Records from a data source:
....................
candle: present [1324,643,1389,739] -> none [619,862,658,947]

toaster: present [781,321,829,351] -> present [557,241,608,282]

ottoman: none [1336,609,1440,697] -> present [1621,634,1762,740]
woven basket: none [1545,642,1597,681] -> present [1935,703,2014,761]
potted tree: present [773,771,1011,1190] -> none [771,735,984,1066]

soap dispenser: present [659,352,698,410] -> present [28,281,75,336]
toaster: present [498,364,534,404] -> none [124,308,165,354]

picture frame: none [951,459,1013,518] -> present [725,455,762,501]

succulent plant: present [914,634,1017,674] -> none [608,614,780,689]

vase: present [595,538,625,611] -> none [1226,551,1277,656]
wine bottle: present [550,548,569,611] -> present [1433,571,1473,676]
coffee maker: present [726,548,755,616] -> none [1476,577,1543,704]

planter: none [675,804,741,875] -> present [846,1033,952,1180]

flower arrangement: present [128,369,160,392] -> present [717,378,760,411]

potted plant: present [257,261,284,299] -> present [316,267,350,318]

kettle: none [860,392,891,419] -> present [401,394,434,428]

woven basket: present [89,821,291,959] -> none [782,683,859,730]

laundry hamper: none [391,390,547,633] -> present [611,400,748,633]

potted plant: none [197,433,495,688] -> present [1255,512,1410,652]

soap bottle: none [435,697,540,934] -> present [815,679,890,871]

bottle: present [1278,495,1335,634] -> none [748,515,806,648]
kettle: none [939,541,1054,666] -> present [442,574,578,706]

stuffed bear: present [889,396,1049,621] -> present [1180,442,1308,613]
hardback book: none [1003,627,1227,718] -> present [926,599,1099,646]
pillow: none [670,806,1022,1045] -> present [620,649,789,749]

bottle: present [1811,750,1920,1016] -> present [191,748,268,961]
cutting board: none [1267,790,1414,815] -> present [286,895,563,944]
....................
• **WHAT IS BEING ASKED**:
Output all entries again exactly; no line may be altered.

• **TASK RESULT**:
candle: present [1324,643,1389,739] -> none [619,862,658,947]

toaster: present [781,321,829,351] -> present [557,241,608,282]

ottoman: none [1336,609,1440,697] -> present [1621,634,1762,740]
woven basket: none [1545,642,1597,681] -> present [1935,703,2014,761]
potted tree: present [773,771,1011,1190] -> none [771,735,984,1066]

soap dispenser: present [659,352,698,410] -> present [28,281,75,336]
toaster: present [498,364,534,404] -> none [124,308,165,354]

picture frame: none [951,459,1013,518] -> present [725,455,762,501]

succulent plant: present [914,634,1017,674] -> none [608,614,780,689]

vase: present [595,538,625,611] -> none [1226,551,1277,656]
wine bottle: present [550,548,569,611] -> present [1433,571,1473,676]
coffee maker: present [726,548,755,616] -> none [1476,577,1543,704]

planter: none [675,804,741,875] -> present [846,1033,952,1180]

flower arrangement: present [128,369,160,392] -> present [717,378,760,411]

potted plant: present [257,261,284,299] -> present [316,267,350,318]

kettle: none [860,392,891,419] -> present [401,394,434,428]

woven basket: present [89,821,291,959] -> none [782,683,859,730]

laundry hamper: none [391,390,547,633] -> present [611,400,748,633]

potted plant: none [197,433,495,688] -> present [1255,512,1410,652]

soap bottle: none [435,697,540,934] -> present [815,679,890,871]

bottle: present [1278,495,1335,634] -> none [748,515,806,648]
kettle: none [939,541,1054,666] -> present [442,574,578,706]

stuffed bear: present [889,396,1049,621] -> present [1180,442,1308,613]
hardback book: none [1003,627,1227,718] -> present [926,599,1099,646]
pillow: none [670,806,1022,1045] -> present [620,649,789,749]

bottle: present [1811,750,1920,1016] -> present [191,748,268,961]
cutting board: none [1267,790,1414,815] -> present [286,895,563,944]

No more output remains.